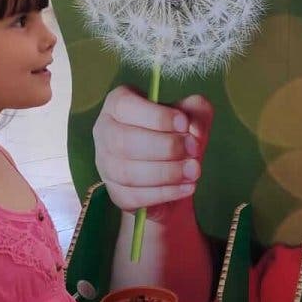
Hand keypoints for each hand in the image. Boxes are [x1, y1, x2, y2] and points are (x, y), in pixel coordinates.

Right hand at [93, 86, 214, 213]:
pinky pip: (134, 196)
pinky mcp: (115, 193)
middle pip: (123, 141)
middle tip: (194, 150)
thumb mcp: (192, 115)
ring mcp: (106, 165)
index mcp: (118, 104)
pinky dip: (164, 193)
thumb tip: (193, 130)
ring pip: (127, 172)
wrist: (175, 172)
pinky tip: (186, 187)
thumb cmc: (177, 134)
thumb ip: (196, 112)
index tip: (184, 124)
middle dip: (165, 147)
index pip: (125, 105)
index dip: (156, 116)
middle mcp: (105, 132)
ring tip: (194, 170)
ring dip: (166, 173)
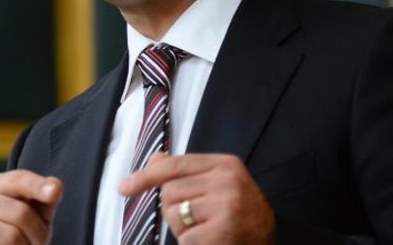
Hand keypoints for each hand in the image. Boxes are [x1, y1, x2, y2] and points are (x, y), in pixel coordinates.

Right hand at [0, 169, 62, 244]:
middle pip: (21, 213)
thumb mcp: (38, 211)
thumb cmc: (22, 230)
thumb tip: (54, 187)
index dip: (37, 186)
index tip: (54, 193)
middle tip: (36, 241)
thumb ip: (47, 196)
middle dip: (37, 232)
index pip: (18, 180)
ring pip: (11, 236)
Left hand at [119, 153, 274, 244]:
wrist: (273, 240)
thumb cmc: (239, 212)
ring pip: (173, 214)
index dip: (144, 176)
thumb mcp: (218, 182)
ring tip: (205, 229)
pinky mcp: (223, 232)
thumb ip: (186, 172)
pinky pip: (184, 238)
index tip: (123, 187)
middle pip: (169, 191)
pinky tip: (209, 241)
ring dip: (182, 228)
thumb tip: (154, 161)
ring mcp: (226, 206)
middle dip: (174, 209)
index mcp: (225, 164)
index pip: (174, 165)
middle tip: (198, 218)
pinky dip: (190, 244)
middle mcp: (227, 181)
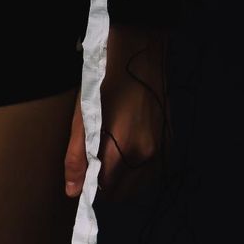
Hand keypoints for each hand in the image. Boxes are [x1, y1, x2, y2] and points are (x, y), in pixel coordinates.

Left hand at [65, 21, 168, 203]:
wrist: (140, 51)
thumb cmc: (105, 80)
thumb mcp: (83, 116)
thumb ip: (77, 156)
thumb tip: (73, 191)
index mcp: (126, 149)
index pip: (106, 189)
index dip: (91, 183)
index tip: (85, 169)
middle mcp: (149, 154)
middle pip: (123, 191)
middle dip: (107, 182)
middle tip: (95, 158)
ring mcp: (163, 147)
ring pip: (139, 182)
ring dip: (124, 176)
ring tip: (111, 150)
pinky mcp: (169, 139)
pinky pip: (152, 168)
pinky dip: (139, 166)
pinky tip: (128, 145)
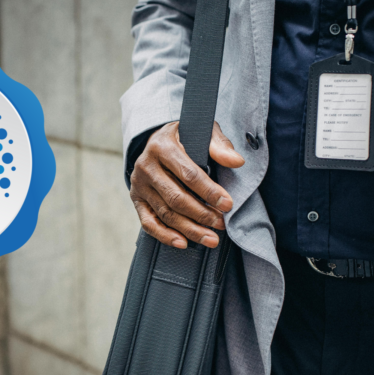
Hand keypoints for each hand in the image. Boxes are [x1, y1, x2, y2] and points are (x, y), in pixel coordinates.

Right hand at [130, 121, 244, 248]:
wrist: (158, 140)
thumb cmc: (184, 136)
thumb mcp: (202, 131)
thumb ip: (219, 145)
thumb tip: (236, 161)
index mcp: (162, 146)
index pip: (189, 174)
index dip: (209, 192)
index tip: (227, 204)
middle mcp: (146, 166)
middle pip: (176, 198)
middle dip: (201, 214)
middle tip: (221, 224)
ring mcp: (139, 184)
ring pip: (165, 213)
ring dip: (189, 229)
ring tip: (211, 238)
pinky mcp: (136, 199)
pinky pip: (148, 222)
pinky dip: (165, 236)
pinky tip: (182, 242)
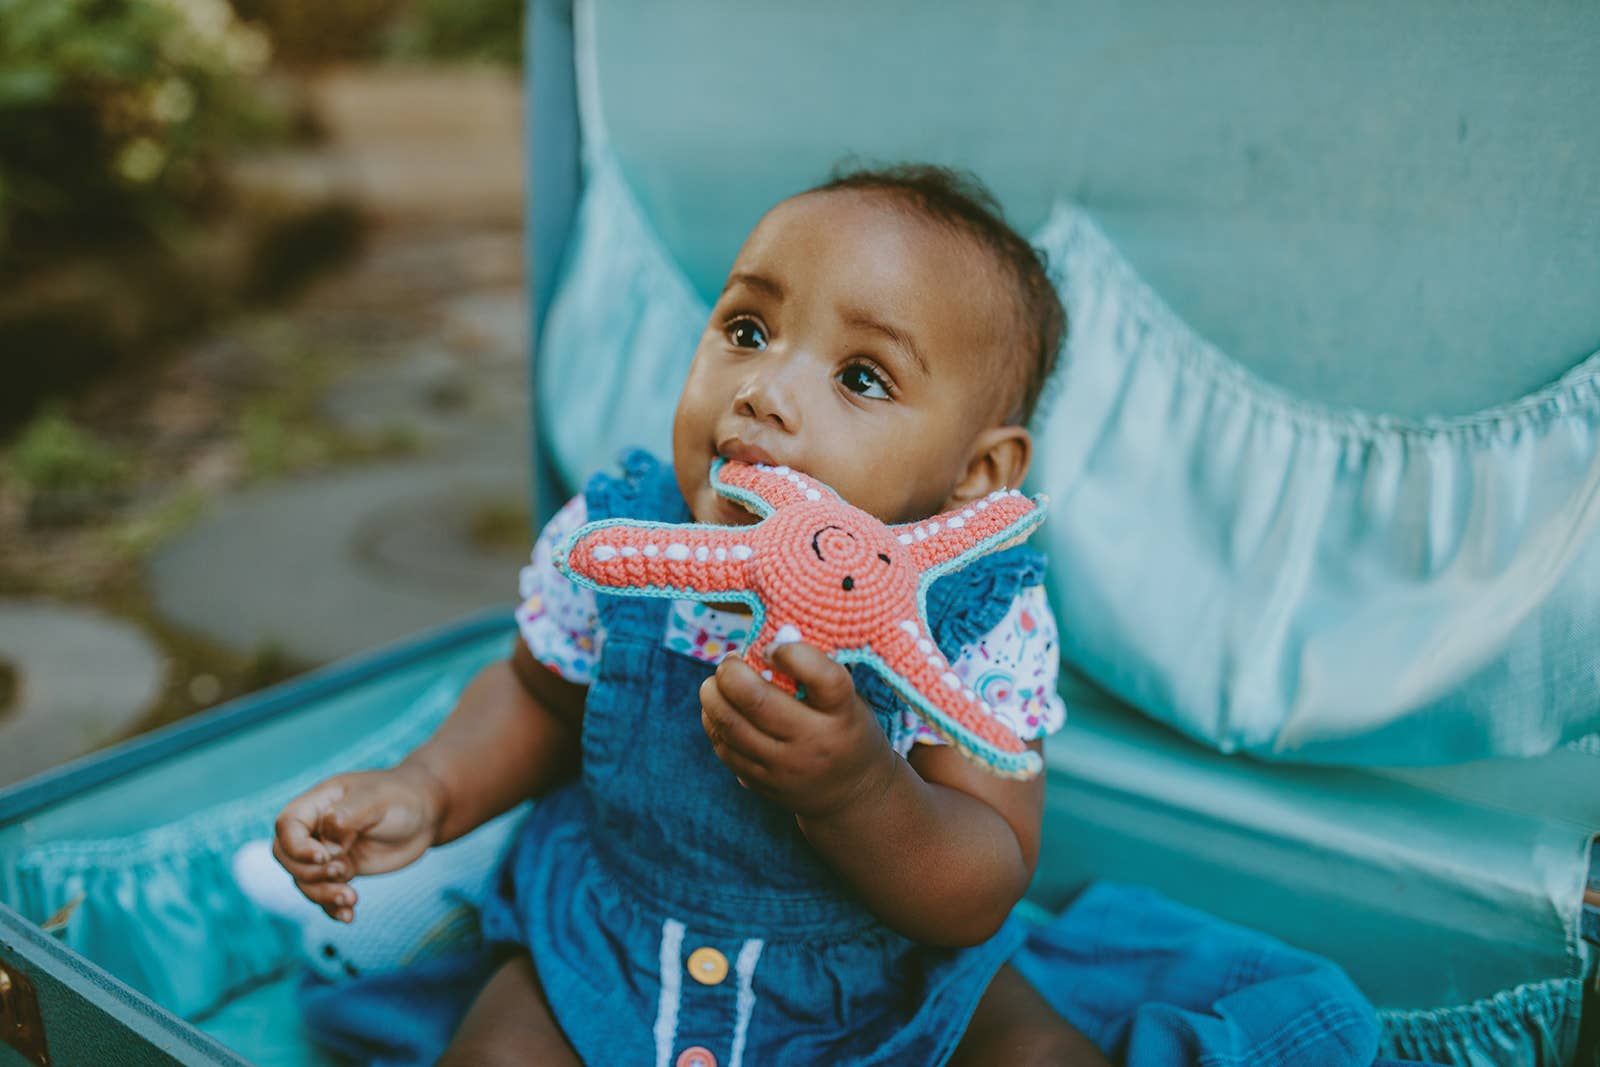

============================================================

## WORK TO BE COMPLETED
The answer must be every line of the records above that holds the word "Right".

## RESULT FOR THIS EXERCISE
Right hand at [93, 86, 214, 213]:
Right hand at [0, 169, 62, 244]:
Right hand at [130, 121, 244, 248]:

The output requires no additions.